Elon Musk accuses BBC reporter of lying over rise in Twitter hate speech

Twitter owner Elon Musk recently sat down with BBC tech correspondent James Clayton to discuss his stewardship of Twitter
By Thomas Brooke
4 Min Read

Twitter owner Elon Musk has accused a BBC journalist of lying after the journo claimed there has been a rise in hateful content on the platform since Musk took over but failed to provide even one example.

In an interview with BBC correspondent James Clayton, it was put to Musk that “hateful speech” had become more prominent on Twitter under his stewardship.

“We’ve spoken to people very recently who were involved in moderation and they just say there’s not enough people to police this stuff, particularly around hate speech in the company. Is that something that you want to address?” Clayton asked.

“What hate speech are you talking about? I mean, you use Twitter. Do you see a rise in hate speech? Just a personal anecdote? I don’t,” the U.S. billionaire replied.

“Personally, for you, I would say I get more of that kind of content, yeah, personally. But I’m not going to talk for the rest of Twitter,” Clayton responded.

Musk questioned what the BBC correspondent regarded as “hateful,” and asked for any examples of the content he was talking about.

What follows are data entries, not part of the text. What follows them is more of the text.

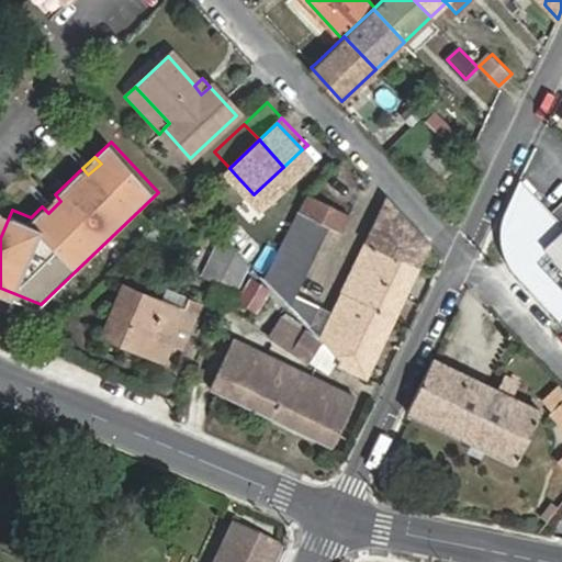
[(516,272),(561,322),(561,221),(520,178),(503,213),(506,246),(508,257),(516,272)]
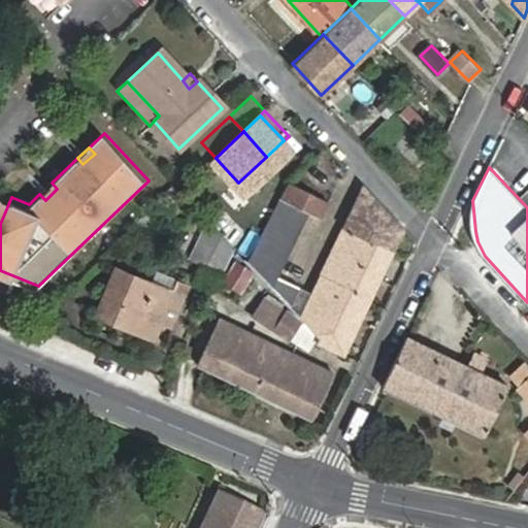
[(238,183),(225,168),(215,177),(231,196),(242,187),(238,183)]
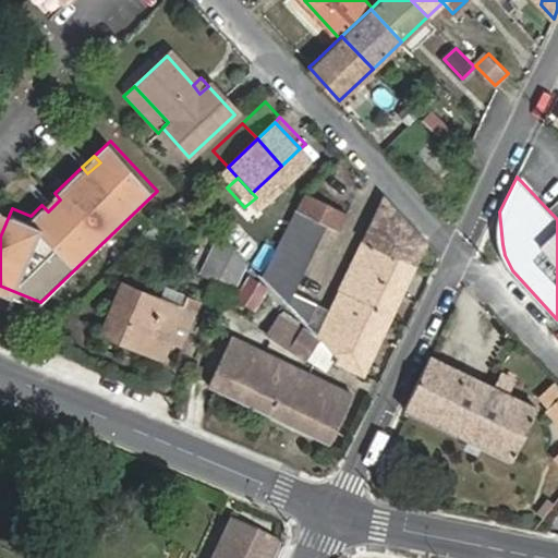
[(55,193),(41,205),(48,211),(60,199),(55,193)]
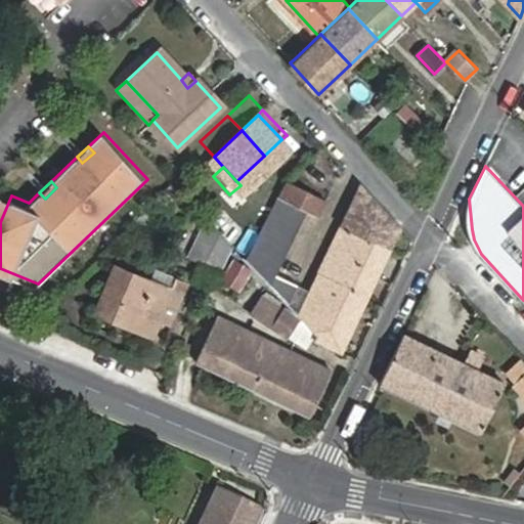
[(289,181),(280,199),(306,212),(317,217),(325,200),(289,181)]
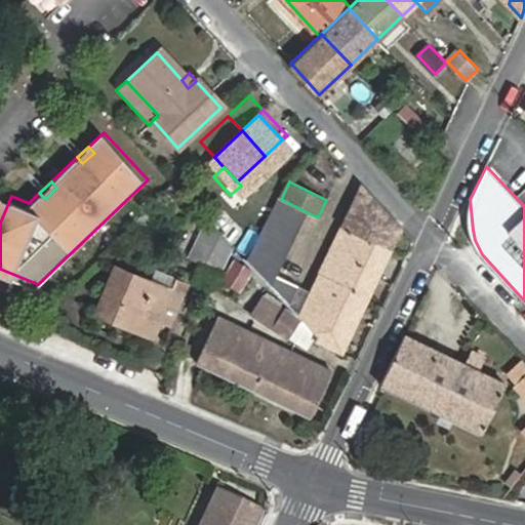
[(402,228),(362,187),(344,227),(390,250),(402,228)]
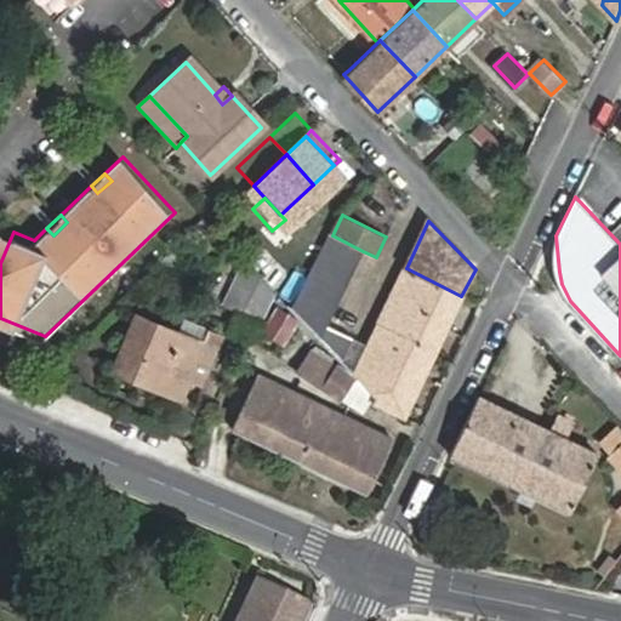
[(0,263),(13,232),(0,226),(0,263)]
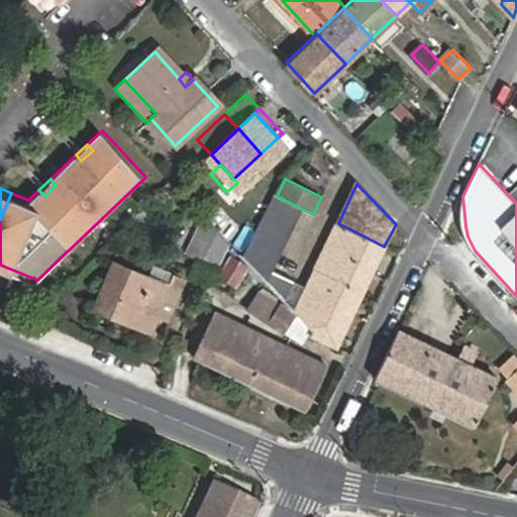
[(277,196),(257,237),(282,250),(302,209),(277,196)]
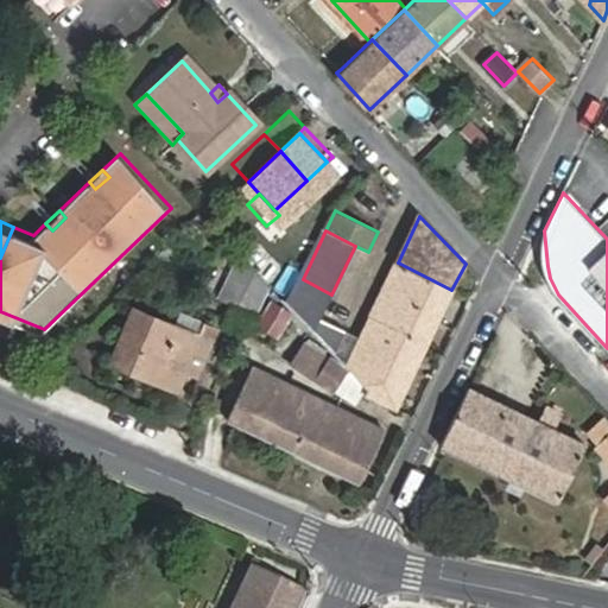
[(268,278),(248,257),(227,299),(252,311),(268,278)]
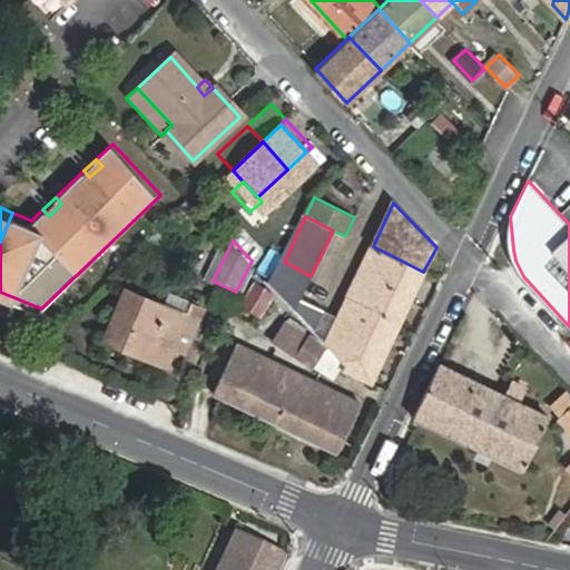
[(360,273),(410,298),(423,272),(373,246),(360,273)]
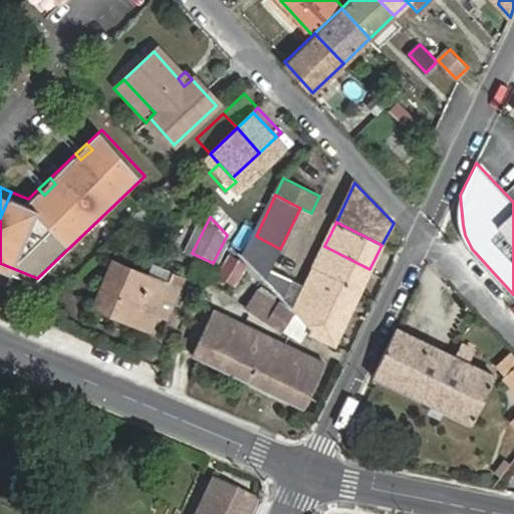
[(256,236),(246,256),(283,296),(292,278),(272,267),(280,249),(256,236)]
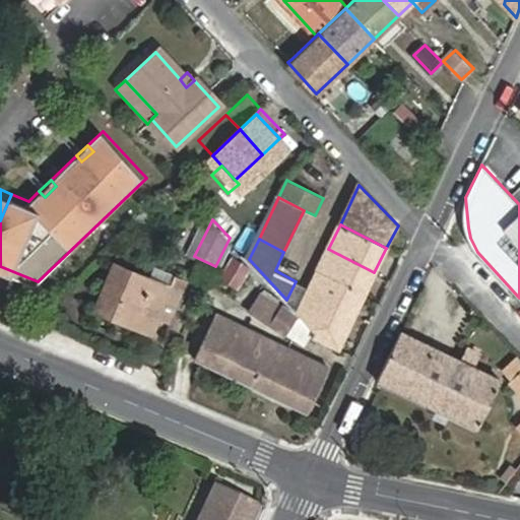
[(338,280),(364,294),(374,272),(328,249),(318,269),(338,280)]
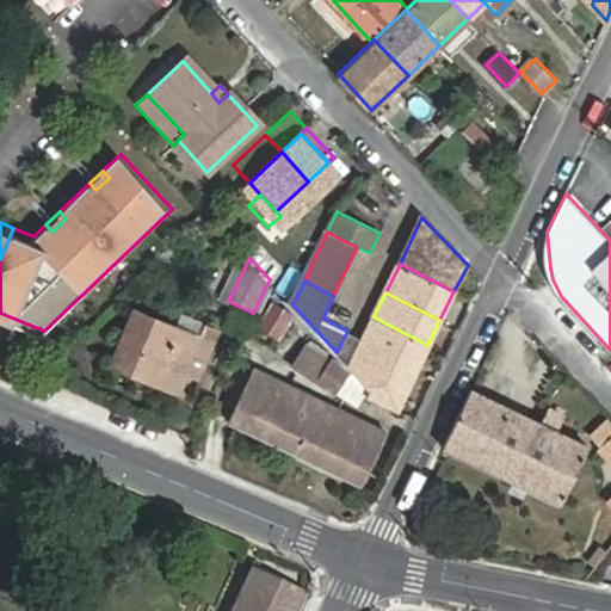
[(292,320),(272,310),(259,338),(279,347),(292,320)]
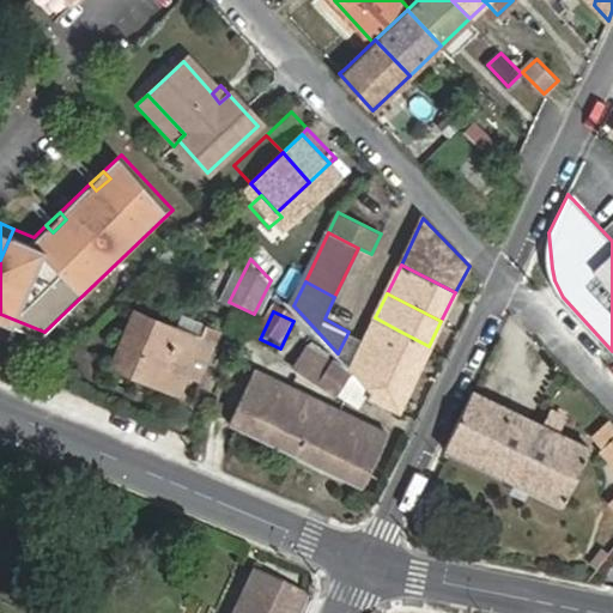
[(178,383),(195,345),(171,335),(131,317),(107,372),(171,400),(178,383)]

“Well, yeah, you know, content that would solicit a reaction, something that is slightly racist, slightly sexist,” Clayton replied, prompting Musk to ask him whether something that is “slightly sexist” constitutes hate speech and should therefore be banned.

“I’m not saying anything,” the BBC reporter replied.

“I’m just curious, I’m trying to understand what you mean by hateful content, and I’m asking for specific examples. You’ve just said that something is slightly sexist, that’s hateful content. Does that mean that should be banned?” Musk asked.

“You’ve asked me whether my feed has got less or more, I’d say it’s got slightly more,” replied the journalist, prompting Musk to again ask for an example.

“That’s why I’m asking for examples. Can you name one example?”

“Honestly, I don’t… I don’t actually use that feed anymore because I just don’t particularly like it. And actually a lot of people are quite similar. I only look at my followers,” Clayton said.

“I say, sir, that you don’t know what you’re talking about,” Musk replied. “You cannot give me a single example of hateful content, not even one tweet. And yet you claimed that hateful content was high. That is false, you just lied,” the Twitter owner added.

The red-faced BBC journalist eventually suggested the interview move on to another topic, citing time pressures.

The 90-minute exchange also covered the BBC’s recent displeasure with Twitter for branding some of its affiliated accounts with a disclaimer describing the organization as “government funded media,” a move Musk agreed to row back on and amend to “publicly funded.”

“We want it to be as truthful and accurate as possible – we’re adjusting the label,” Musk stated.